KJ posted the end to Any Kinda Breath, a story of epic comicfic proportions. but why am I telling all, three, of you that read this about it? you're all on OTL. you saw. you read it.

So. the end of Any Kinda Breath.

I said to mel, 'I can't believe I just read the end of Any Kinda Breath. I'm kind of in shock.' then I emailed KJ with the line "life is a shock". Bobby is a shock. Everything is a shock, in the end.

Bobby. Bobby.

and I swear, that line "me llamo sinner - none of this is fair" is Al's, even though I can't find it in her journal anywhere. and yet, there it is, staring me in the face from Any Kinda Breath, and now I don't know whether Al read it years ago, and it's KJ's, or KJ took it from her, or whether it's something else altogether. all I know is, it's Bobby. Bobby, bobby, bobby.

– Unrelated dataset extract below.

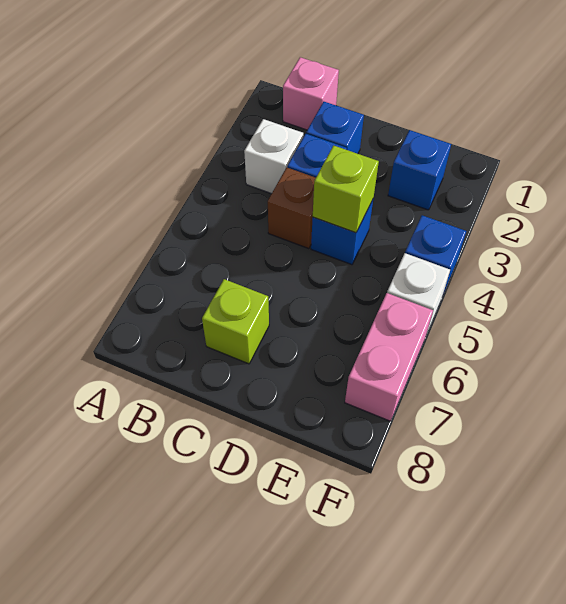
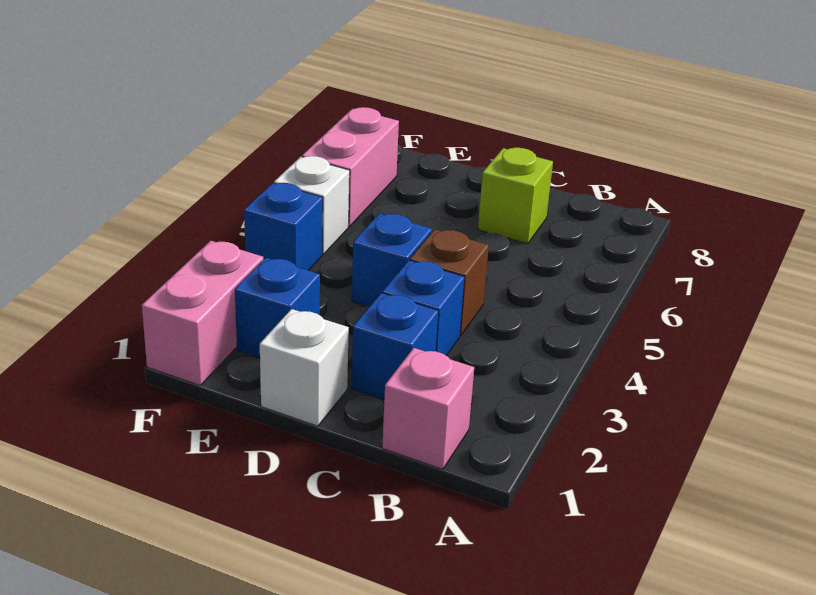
white 1x1 brick [244,119,303,194] -> white 1x1 brick moved to [260,309,349,426]
lime 1x1 brick [313,146,379,233] -> none
none -> pink 1x2 brick [142,241,263,385]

and, okay, even after having read through half of al's journal I STILL can't find where she quoted "me llamo sinner; none of this is fair". and it's driving me crazy, instead of sad, which is good, since it's three o'clock in the morning and I'm hungry so let's eat. right? except, not, that tired and depressed feeling is submerged for the time being. and I can go to four am now and only think of Paris some of the time.

oh, that reminds me: last night I dreamed about Paris, about him being with me and us being together, and close and bare skinned. not, sexy. it wasn't sexy. but, exposed, the way Dex talks about being exposed. and I can't remember anything about anything except the way the light fell in the room.

I dreamed that after I ignored my alarm and skipped school, went back to sleep. so who knows what would have happened if I hadn't skipped school? I never would have dreamed about him. -- it's still not as interesting as the really hotel, the swing bridges, and the deep fried koi dream from the night before.

and, okay, rereading your journal is, funny, and kind of sad. I used to tell you a lot, I love you, in public and in cheezy ways, and I don't do that anymore. but it doesn't mean that I mean it any less. there are lots of things that have fallen away, like, we don't say windmills anymore and I can't even remember quite what it meant -- though I'm sure it was Bobby and Don Quioxte -- and yet, the trick is, someone told Justin, is to figure out what's important and let the rest slide. right?

okay, and yes. driving me *crazy*. I swear, al, you quoted "me llamo sinner" at me back, before. back when we, y'know. back. Back a long time! And. now it's not here.

crazy.

it's three o'clock in the morning. but I'm not hungry anymore.